- Exercise instructions: Within the lines below, the span from the line with "wrist: (520, 316)" to the line with "ring pip: (226, 191)", both ends included, is to be reproduced exactly, with pictures omitted.

[Items from a dataset]
====================

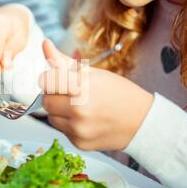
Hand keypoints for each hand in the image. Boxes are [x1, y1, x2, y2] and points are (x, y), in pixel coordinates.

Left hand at [39, 39, 153, 150]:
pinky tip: (86, 120)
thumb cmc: (118, 92)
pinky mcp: (79, 143)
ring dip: (59, 111)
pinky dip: (69, 124)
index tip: (56, 79)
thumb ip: (64, 62)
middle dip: (54, 96)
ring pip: (51, 118)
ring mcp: (78, 129)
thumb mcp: (93, 72)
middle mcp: (78, 110)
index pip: (46, 81)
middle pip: (46, 101)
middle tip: (69, 93)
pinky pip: (62, 130)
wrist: (141, 121)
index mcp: (82, 87)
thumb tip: (44, 44)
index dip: (49, 79)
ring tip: (78, 107)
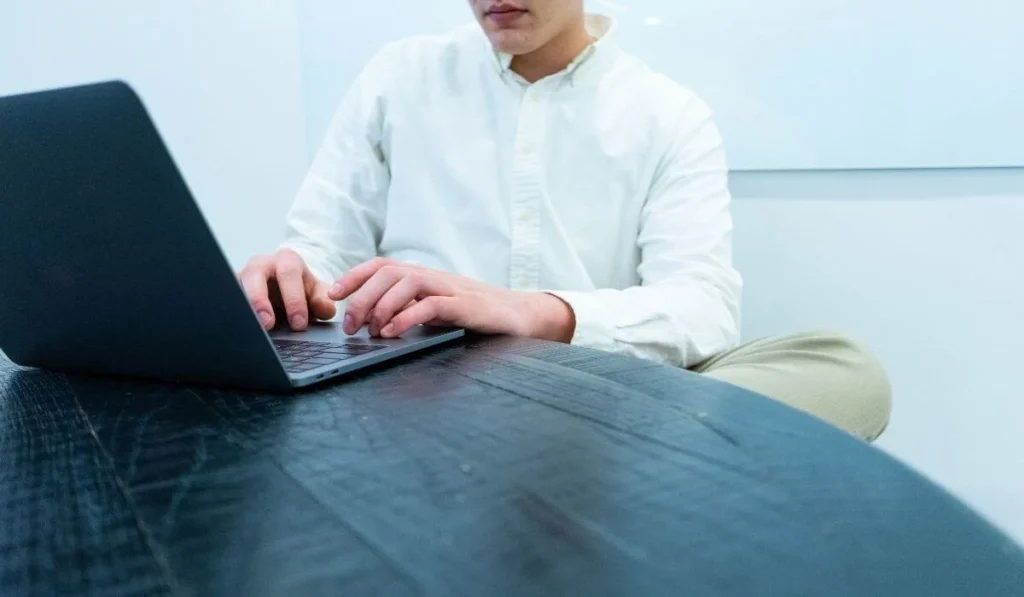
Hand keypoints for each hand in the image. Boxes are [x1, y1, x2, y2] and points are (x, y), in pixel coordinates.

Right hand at [239, 249, 336, 330]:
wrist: (285, 288)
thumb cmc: (301, 289)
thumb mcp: (317, 293)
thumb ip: (324, 301)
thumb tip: (324, 308)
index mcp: (287, 260)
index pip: (289, 273)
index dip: (294, 299)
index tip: (299, 323)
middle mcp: (261, 264)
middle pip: (255, 274)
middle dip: (259, 299)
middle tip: (267, 324)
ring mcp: (242, 276)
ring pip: (235, 285)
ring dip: (242, 306)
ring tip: (250, 327)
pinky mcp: (231, 289)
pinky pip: (226, 297)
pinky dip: (231, 311)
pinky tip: (238, 326)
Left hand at [328, 258, 575, 341]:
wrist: (520, 316)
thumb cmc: (475, 316)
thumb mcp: (436, 310)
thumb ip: (409, 310)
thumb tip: (371, 323)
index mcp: (424, 276)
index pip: (382, 265)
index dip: (355, 275)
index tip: (333, 293)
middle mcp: (433, 276)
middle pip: (388, 272)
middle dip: (362, 296)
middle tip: (349, 325)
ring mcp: (450, 288)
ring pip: (406, 282)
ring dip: (381, 305)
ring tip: (369, 330)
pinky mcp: (465, 305)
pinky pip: (430, 305)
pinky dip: (407, 317)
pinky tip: (393, 332)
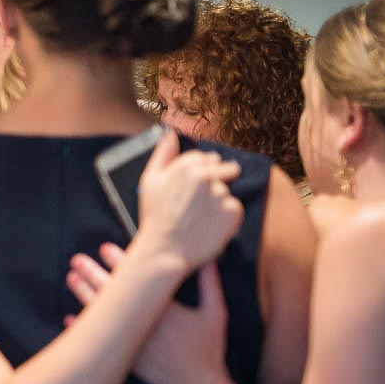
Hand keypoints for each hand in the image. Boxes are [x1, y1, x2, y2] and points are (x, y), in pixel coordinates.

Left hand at [67, 245, 229, 383]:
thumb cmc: (208, 348)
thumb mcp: (214, 313)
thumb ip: (210, 285)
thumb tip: (208, 259)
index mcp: (163, 308)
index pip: (136, 278)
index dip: (119, 261)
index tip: (105, 248)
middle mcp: (143, 322)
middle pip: (112, 292)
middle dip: (92, 273)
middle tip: (77, 260)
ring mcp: (132, 341)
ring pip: (102, 313)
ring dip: (84, 294)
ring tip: (72, 279)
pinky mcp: (125, 357)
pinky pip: (98, 340)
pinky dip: (83, 329)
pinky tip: (67, 319)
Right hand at [132, 129, 244, 270]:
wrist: (164, 250)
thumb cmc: (155, 216)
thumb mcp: (150, 181)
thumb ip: (162, 154)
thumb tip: (170, 133)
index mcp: (187, 167)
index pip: (205, 159)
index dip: (200, 172)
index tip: (194, 187)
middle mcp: (206, 177)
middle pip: (224, 169)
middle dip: (217, 180)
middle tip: (201, 202)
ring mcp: (221, 194)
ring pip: (226, 191)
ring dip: (218, 201)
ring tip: (200, 218)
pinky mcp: (232, 212)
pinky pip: (234, 208)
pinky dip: (226, 217)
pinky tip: (209, 225)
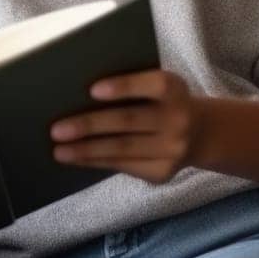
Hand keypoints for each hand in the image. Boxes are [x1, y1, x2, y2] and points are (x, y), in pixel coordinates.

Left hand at [49, 69, 207, 184]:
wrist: (201, 133)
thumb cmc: (164, 102)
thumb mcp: (160, 87)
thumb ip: (135, 87)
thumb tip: (80, 97)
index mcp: (175, 89)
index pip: (152, 85)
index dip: (123, 87)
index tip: (93, 90)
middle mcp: (178, 119)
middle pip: (129, 120)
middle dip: (90, 125)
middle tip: (57, 130)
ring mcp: (172, 149)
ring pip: (123, 148)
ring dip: (86, 150)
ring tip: (59, 150)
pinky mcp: (163, 172)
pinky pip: (124, 166)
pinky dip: (96, 162)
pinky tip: (76, 159)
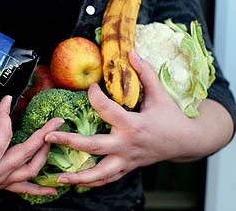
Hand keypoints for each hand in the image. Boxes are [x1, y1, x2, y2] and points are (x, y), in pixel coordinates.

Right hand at [0, 90, 63, 196]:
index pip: (3, 136)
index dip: (6, 115)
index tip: (7, 99)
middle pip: (26, 153)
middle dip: (44, 136)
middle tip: (57, 121)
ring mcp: (0, 181)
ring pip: (30, 171)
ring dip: (44, 155)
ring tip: (54, 140)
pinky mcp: (1, 184)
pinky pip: (23, 189)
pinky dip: (39, 189)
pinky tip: (53, 191)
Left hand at [45, 50, 202, 186]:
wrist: (186, 142)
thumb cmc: (171, 117)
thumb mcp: (160, 94)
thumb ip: (145, 73)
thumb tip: (131, 52)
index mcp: (134, 125)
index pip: (106, 110)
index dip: (94, 96)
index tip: (90, 87)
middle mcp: (127, 145)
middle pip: (94, 146)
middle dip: (70, 141)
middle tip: (49, 136)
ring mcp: (127, 160)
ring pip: (100, 173)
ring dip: (78, 176)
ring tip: (59, 178)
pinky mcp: (127, 168)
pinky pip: (107, 179)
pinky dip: (91, 183)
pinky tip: (75, 183)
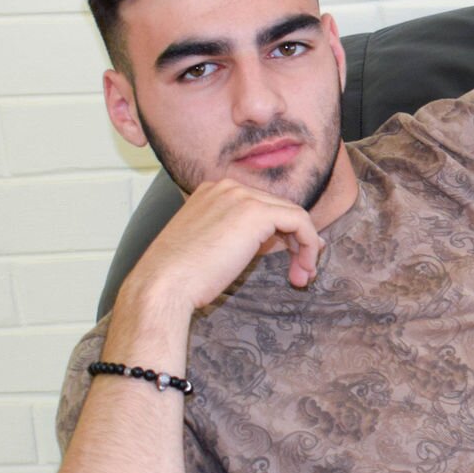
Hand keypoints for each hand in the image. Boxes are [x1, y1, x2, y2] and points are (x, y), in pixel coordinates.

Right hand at [119, 179, 324, 315]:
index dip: (282, 235)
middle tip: (303, 273)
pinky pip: (300, 222)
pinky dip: (309, 245)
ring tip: (304, 277)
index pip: (262, 207)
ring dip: (306, 247)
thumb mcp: (216, 247)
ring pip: (294, 215)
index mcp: (213, 193)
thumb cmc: (182, 276)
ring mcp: (241, 196)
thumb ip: (243, 237)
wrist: (164, 284)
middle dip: (298, 243)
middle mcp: (227, 188)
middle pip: (279, 210)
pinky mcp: (256, 212)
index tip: (293, 260)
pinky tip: (304, 268)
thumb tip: (279, 242)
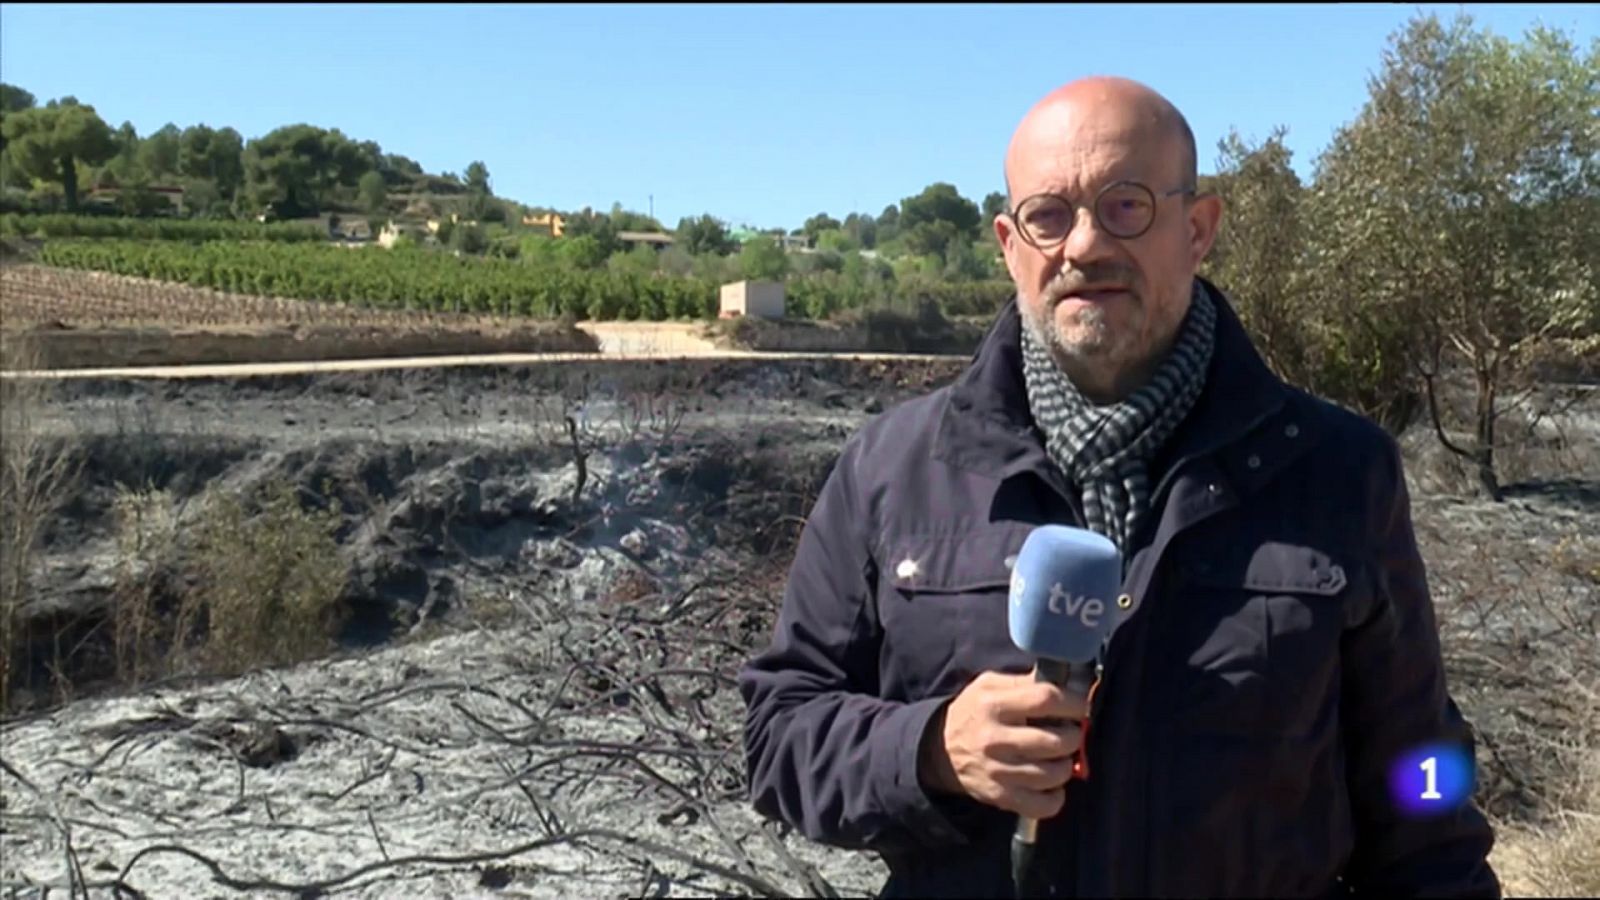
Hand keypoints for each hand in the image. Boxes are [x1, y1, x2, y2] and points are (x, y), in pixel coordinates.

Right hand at [918, 670, 1088, 819]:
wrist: (939, 751)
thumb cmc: (973, 713)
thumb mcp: (988, 686)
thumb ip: (1023, 682)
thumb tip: (1064, 681)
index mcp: (993, 705)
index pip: (1045, 699)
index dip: (1073, 703)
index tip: (1080, 707)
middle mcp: (995, 739)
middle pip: (1056, 741)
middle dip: (1074, 736)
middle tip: (1071, 733)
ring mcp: (998, 772)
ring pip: (1053, 775)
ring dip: (1066, 765)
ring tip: (1060, 757)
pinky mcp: (1000, 797)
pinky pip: (1042, 806)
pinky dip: (1055, 797)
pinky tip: (1051, 785)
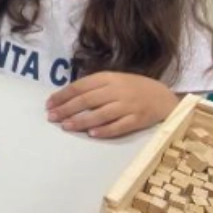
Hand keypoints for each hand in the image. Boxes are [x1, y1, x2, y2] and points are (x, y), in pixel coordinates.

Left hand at [46, 72, 179, 138]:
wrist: (164, 97)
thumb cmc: (132, 88)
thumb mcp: (113, 80)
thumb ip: (94, 87)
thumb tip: (67, 98)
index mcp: (108, 78)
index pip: (80, 87)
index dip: (62, 96)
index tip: (49, 104)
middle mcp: (117, 90)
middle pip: (86, 100)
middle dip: (66, 109)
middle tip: (52, 117)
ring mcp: (128, 105)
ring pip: (100, 114)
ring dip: (81, 120)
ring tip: (66, 126)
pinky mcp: (138, 119)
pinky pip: (119, 126)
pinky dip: (105, 130)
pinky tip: (92, 134)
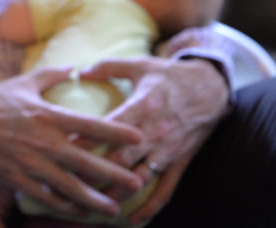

====================

- Response to the exercise:
wrist: (520, 316)
thumb cmc: (475, 316)
thumb mcp: (436, 310)
thumb ip: (409, 310)
thumb tip: (371, 323)
index mcp: (424, 276)
index pip: (382, 265)
index dip: (355, 275)
index tip: (333, 293)
middle mcp: (433, 276)
middle pip: (388, 272)
middle dip: (362, 296)
middle tip: (349, 325)
ring mcp: (450, 288)
ring pip: (406, 282)
ring dip: (381, 305)
ring tip: (369, 330)
pinky mcp: (465, 305)
pinky pip: (430, 305)
pinky dip: (407, 317)
pinky tip: (393, 332)
Hand keypoints for each hand in the image. Boxes are [x1, y1, x2, y2] and points are (x, y), in pixel coordinates.

Left hand at [67, 245, 229, 383]:
thumb cmc: (208, 348)
thumb mcp: (214, 313)
thumb ip: (210, 285)
thumb tip: (208, 259)
index mcp: (163, 308)
index pip: (136, 278)
index dip: (119, 261)
index tip: (105, 248)
middle mcp: (143, 322)
middle pip: (112, 292)
middle dip: (92, 273)
middle tip: (77, 260)
ring mcp: (132, 341)
ring pip: (102, 313)
ring dip: (84, 294)
ring tip: (72, 279)
pinky mcp: (125, 357)
pinky pip: (98, 340)
pinky dip: (83, 329)
pinky tip: (67, 319)
Right hand at [132, 129, 244, 270]:
wrist: (164, 250)
thumb cmc: (155, 216)
thumb mcp: (150, 181)
thumb ip: (162, 154)
thumb tip: (170, 133)
index mcp: (187, 167)
index pip: (205, 159)
index dip: (200, 172)
index tip: (194, 187)
middle mcp: (206, 177)
middle pip: (224, 169)
middle dip: (217, 180)
middle tip: (201, 202)
ring mcp: (221, 194)
ring pip: (226, 191)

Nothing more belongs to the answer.